Active substances: Norfloxacin
+ free Noroxin pill.
Treatment and Prevention The choice of antibiotics depends on the organisms isolated from cultures of blood or abscess material. Until this information is available, the choice of drugs should be guided by the same principles as those that apply to the treatment of peritonitis.
Although the use of antibiotics is essential, especially because of the risk of bacteremia, such therapy alone will not eradicate intra-abdominal abscesses and is therefore secondary to prompt, effective abscess drainage.
Until the mid-1970 s, surgical drainage was mandatory for the treatment of intra-abdominal abscesses.
However, treatment changed dramatically within just a few years of the introduction of percutaneous abscess drainage under ultrasonographic or CT guidance.
Radiographic features alone cannot indicate which abscesses will respond to percutaneous drainage.
Hence, it seems reasonable to institute percutaneous drainage in all patients who have a safe access route, provided that skilled personnel are available and that the patient does not otherwise require surgical intervention.
A surgeon should be involved in the decision regarding the method of drainage, because the surgeon will be called if the initial approach is not successful.
Even in the case of abscesses that usually require surgical intervention, such as periappendiceal and diverticular abscesses and peripancreatic infections see below, percutaneous drainage can provide temporary control of sepsis, allowing the operative procedure to be delayed until conditions are optimal and sometimes allowing a single definitive procedure instead of staged procedures.

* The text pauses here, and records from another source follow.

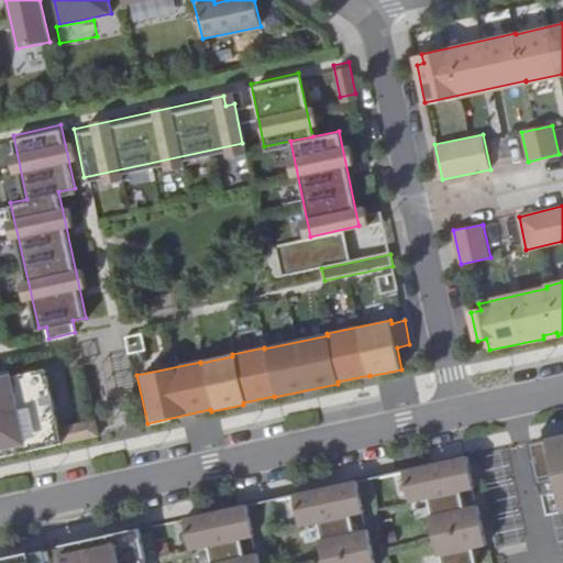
[(0,449),(2,449),(4,456),(43,448),(41,440),(59,435),(46,376),(29,379),(26,373),(10,376),(9,372),(0,373),(0,449)]
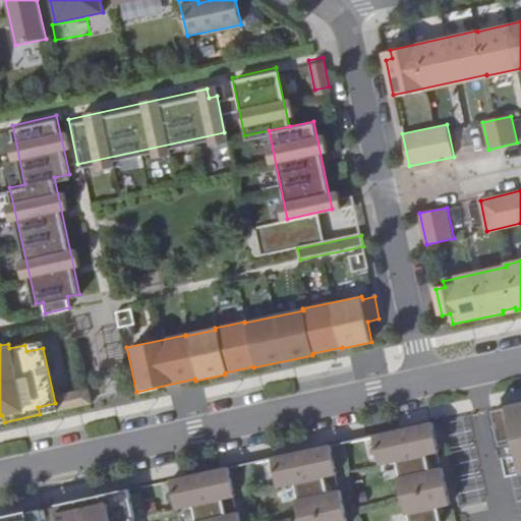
[(57,392),(59,408),(91,405),(89,388),(57,392)]
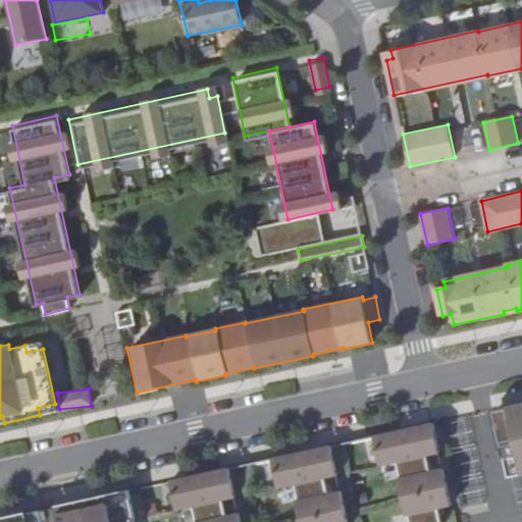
[(521,403),(493,410),(509,477),(521,473),(521,403)]
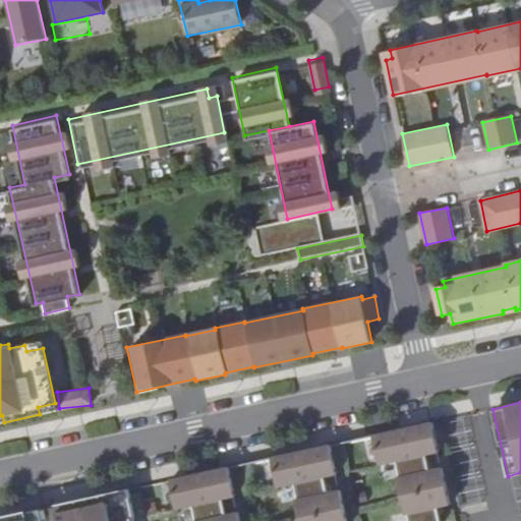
[(428,470),(425,455),(438,452),(431,422),(372,436),(379,465),(395,461),(399,477),(396,477),(404,514),(406,513),(407,520),(439,520),(437,507),(449,504),(441,468),(428,470)]
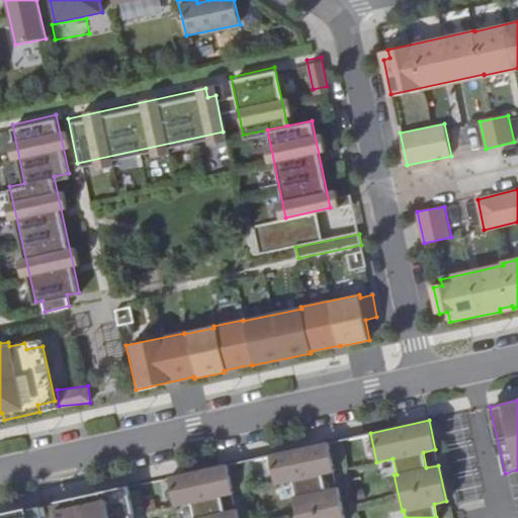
[(328,442),(269,455),(275,485),(291,481),(295,497),(292,497),(296,517),(344,517),(338,488),(325,490),(322,475),(334,471),(328,442)]
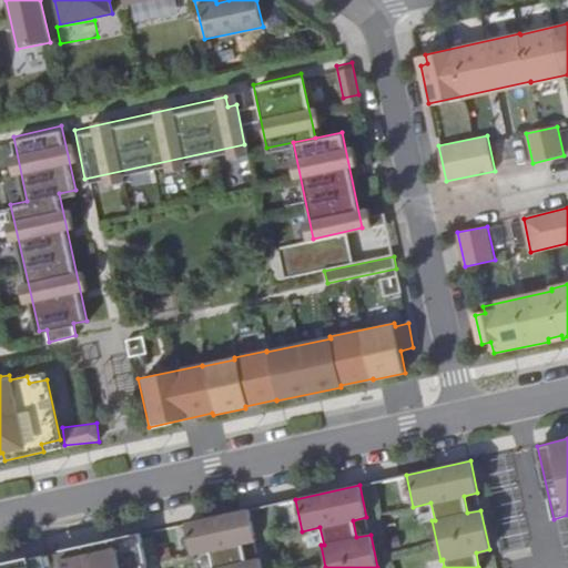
[(249,509),(184,524),(191,555),(210,551),(213,567),(261,567),(260,558),(246,561),(243,544),(256,540),(249,509)]
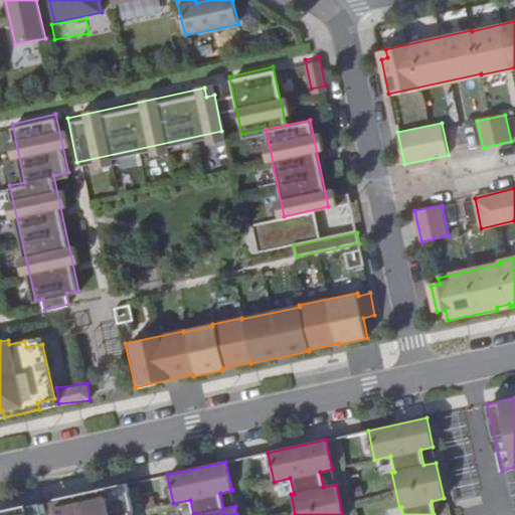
[(0,514),(133,514),(127,483),(0,510),(0,514)]
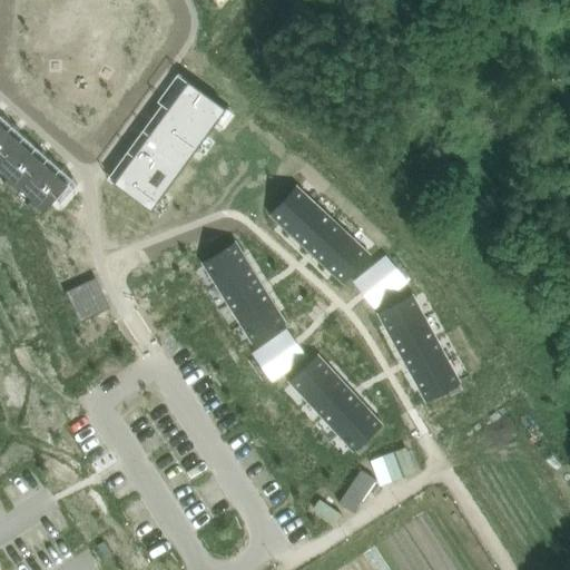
[(189,81),(114,183),(151,210),(226,108),(189,81)]
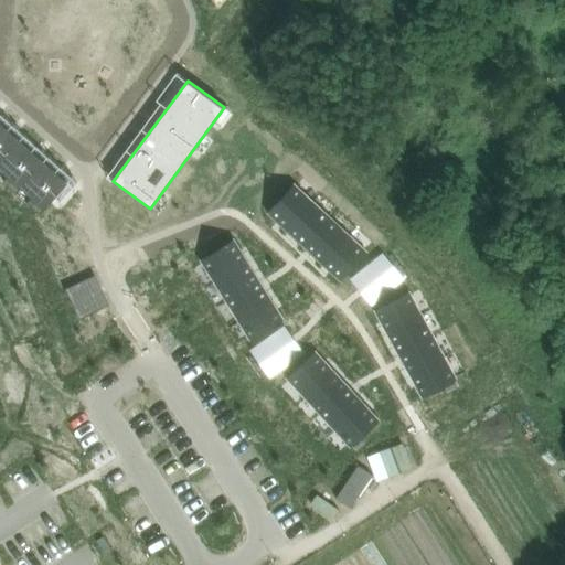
[(0,121),(0,169),(8,177),(3,181),(17,193),(21,188),(22,189),(32,198),(28,202),(41,214),(68,183),(0,121)]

About one third of intra-abdominal abscesses are intraperitoneal, and almost one half of intraperitoneal abscesses occur in the right lower quadrant.

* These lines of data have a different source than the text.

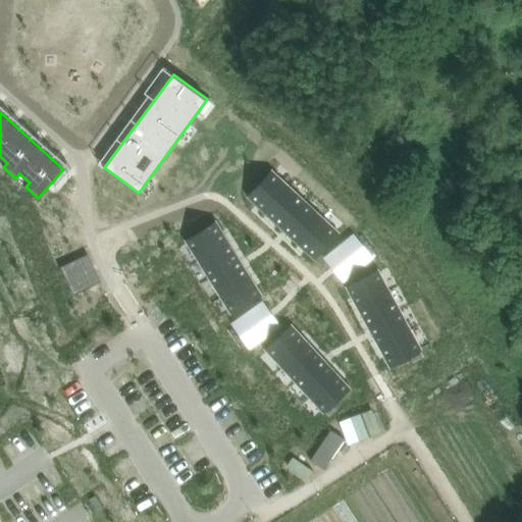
[(272,170),(247,197),(264,212),(289,186),(272,170)]
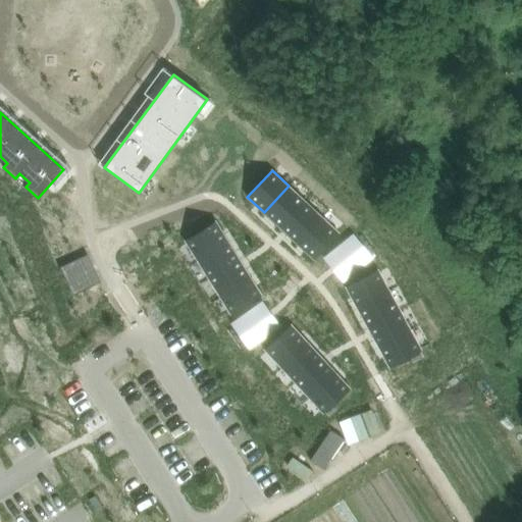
[(289,186),(264,212),(280,228),(306,202),(289,186)]
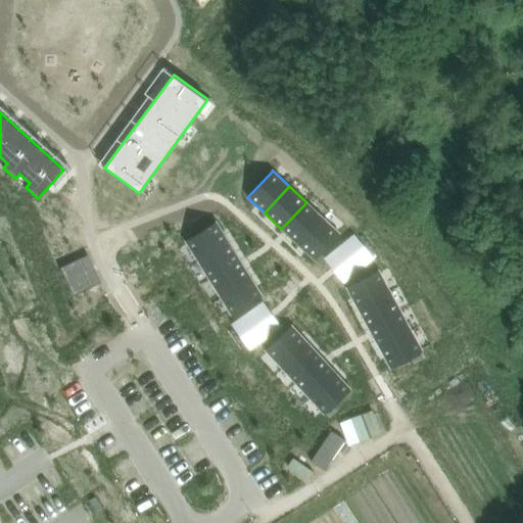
[(306,202),(281,229),(298,244),(323,218),(306,202)]
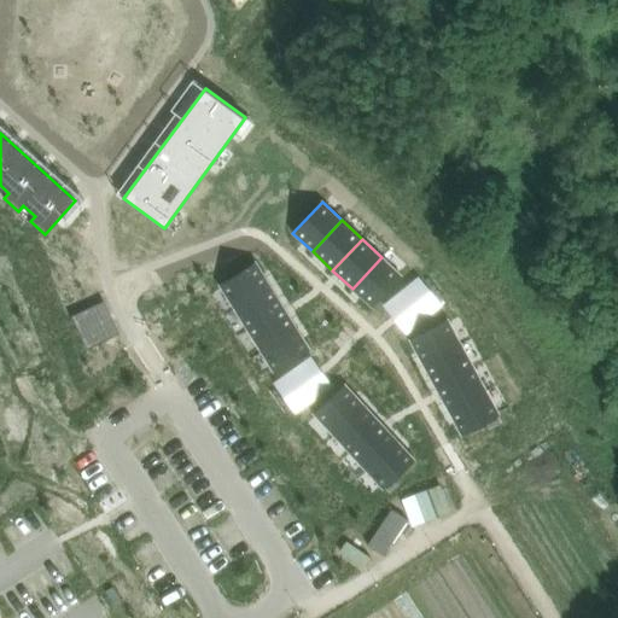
[(382,257),(353,289),(372,307),(402,275),(382,257)]
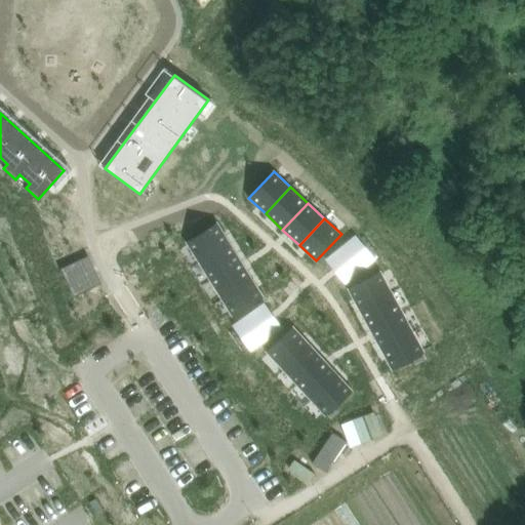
[(217,223),(187,242),(198,260),(229,241),(217,223)]
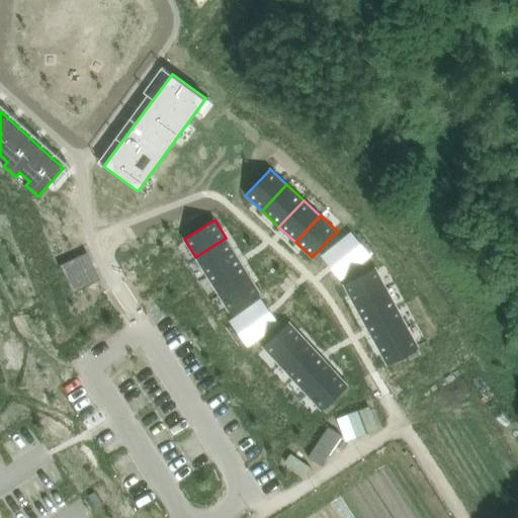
[(351,232),(326,252),(345,276),(370,256),(351,232)]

Diagnosis of subphrenic abscesses is sometimes delayed because of their location in the intrathoracic portion of the peritoneal cavity, which is not amenable to examination.
Clinical features The manifestations of a subphrenic abscess range from a severe acute illness to an insidious chronic process characterized by intermittent fever, weight loss, anemia, and nonspecific symptoms.
The chronic syndrome is most often observed in patients who have previously received antibiotics; in the past, such an abscess could smolder subclinically for prolonged periods before diagnosis.
This is currently uncommon. In any patient with fever of undetermined origin who has had an abdominal operation—even if the operation was performed many months earlier—a chronic intra-abdominal abscess must be suspected and a CT scan should be done.
Spiking fever, abdominal pain and tenderness most often at the lower costal margin, and weight loss are common manifestations.
Features of an intrathoracic process, such as shoulder pain, chest pain, cough, dyspnea, rales, and pleural effusion, are more commonly observed than features of an intra-abdominal condition.
Leukocytosis is common. Rarely, patients will have a prolonged, obscure febrile illness complicated by the sudden development of an empyema when the subphrenic abscess ruptures through the diaphragm.
A pleural effusion that develops after an abdominal operation is more commonly caused by inflammation below the diaphragm than inflammation above it.
Diagnosis CT scanning and ultrasonography are the best radiologic techniques for establishing the diagnosis. The plain x-ray findings in patients with subphrenic abscess include pleural effusion, limitation of diaphragmatic movement, elevation of a hemidiaphragm, and lower-lobe pneumonia or atelectasis.If you are under 18 years taking norfloxacin it is important that.
Indeed, many retroperitoneal abscesses arise from disorders of the abdominal viscera; more than two thirds of patients with retroperitoneal abscesses also have underlying debilitating conditions, including malignancies, corticosteroid use, alcoholism, and diabetes.
Pancreatic infections have been divided into infected pancreatic and peripancreatic necrosis and pancreatic abscesses.
Source control is difficult, and morbidity and mortality can be high. Infected necrosis often requires open operative debridement, although there are promising reports of combined percutaneous drainage and laparoscopically assisted debridement.
Pancreatic abscess refers to a more localized infectious process. This includes any possible side effects not. Do not pass it on to others.